American football player (born 1980)

Eric Wade Heitmann (born February 24, 1980) is an American former professional football player who was a center for the San Francisco 49ers of the National Football League (NFL). He played college football for the Stanford Cardinal and was selected by the 49ers in the seventh round (239th overall) of the 2002 NFL draft.

==College career==

Heitmann graduated from Stanford University where he was voted first-team All-American following the 2001 season. He played guard for his entire tenure as a Cardinal, and he was a three time All-Pac-10 selection. Heitmann became the first Stanford offensive lineman voted All-American since Bob Whitfield in 1992.

==Professional career==
In 2002, Heitmann was the first rookie to start a game on the 49ers offensive line since 1987, when Harris Barton started at right tackle. He finished the 2002 season starting 12 games, including two playoff contests. He switched to center in the absence of regular center Jeremy Newberry. After an injury-plagued 2003 season, he started all 16 games in 2004.

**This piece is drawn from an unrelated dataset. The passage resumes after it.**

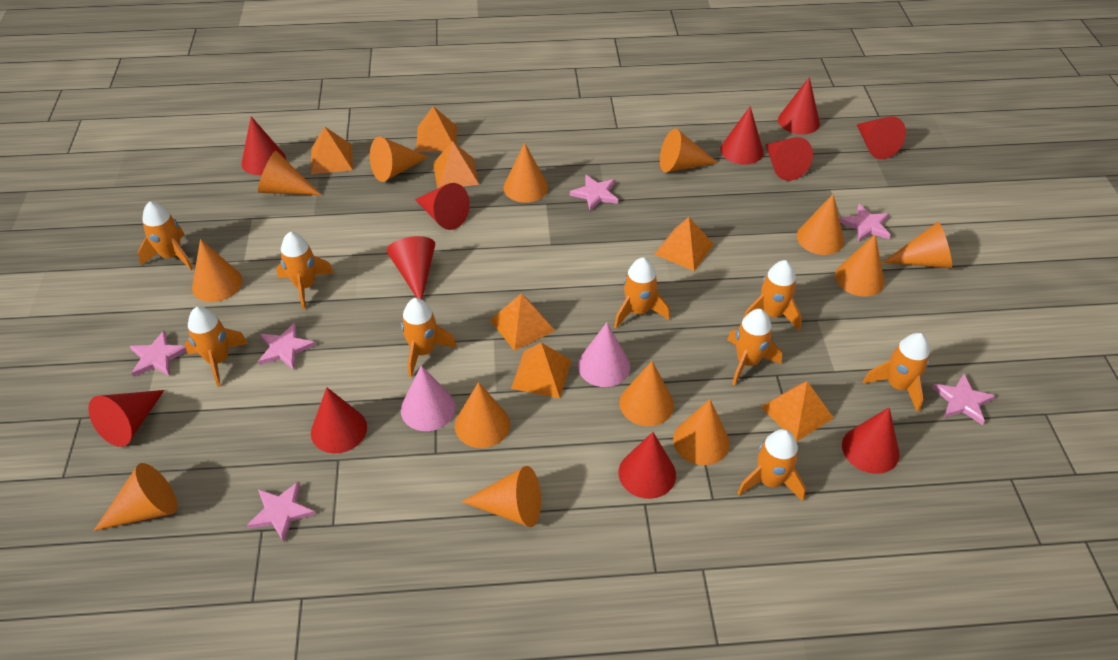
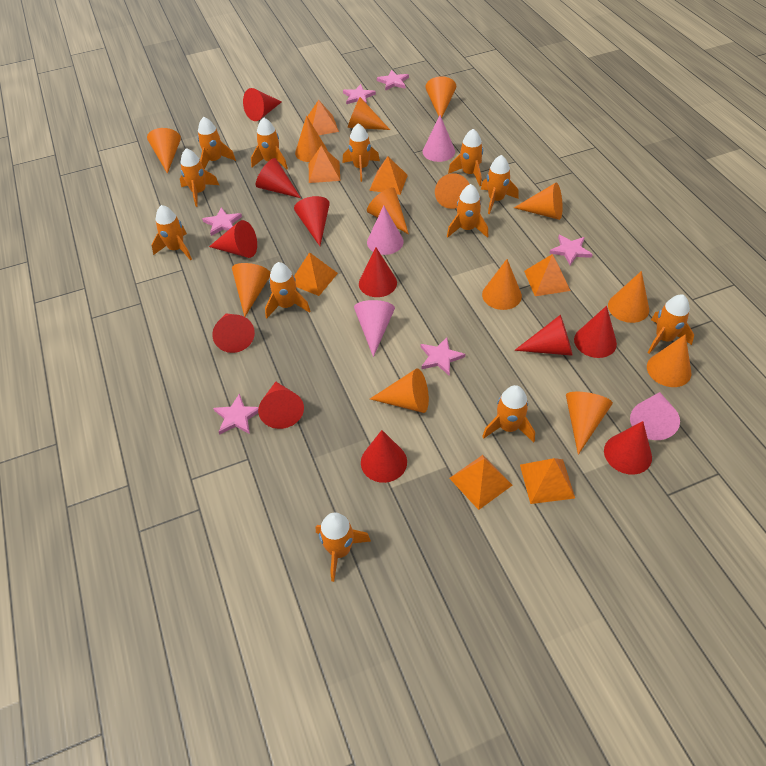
orange rocket: 9 -> 12
pink cone: 2 -> 4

Prior to the 2005 season, he worked to get stronger and more powerful under the tutelage of renowned strength coach Johnny Parker. His work paid off early in minicamps, and the 49ers signed him to a 4-year extension in June 2005. He started in all 16 games including 10 at right guard and six at center during the 2005 season.

Heitmann was converted to full-time center for the 2006 season. However, on December 14, in a game against the Seattle Seahawks, Heitmann broke his right tibia with 6:13 left in the first quarter on a two-yard run by Frank Gore. Heitmann was down on the field for several minutes before being taken to the locker room on a cart. He consequently had surgery on his knee and finished the 2006 season on injured reserve after having started the first 14 games. For his dedication and commitment, Heitmann was given the Bobb McKittrick award, named after the late 49ers offensive line coach.

In 2007, Heitmann had recovered from his injury and started all 16 games at center.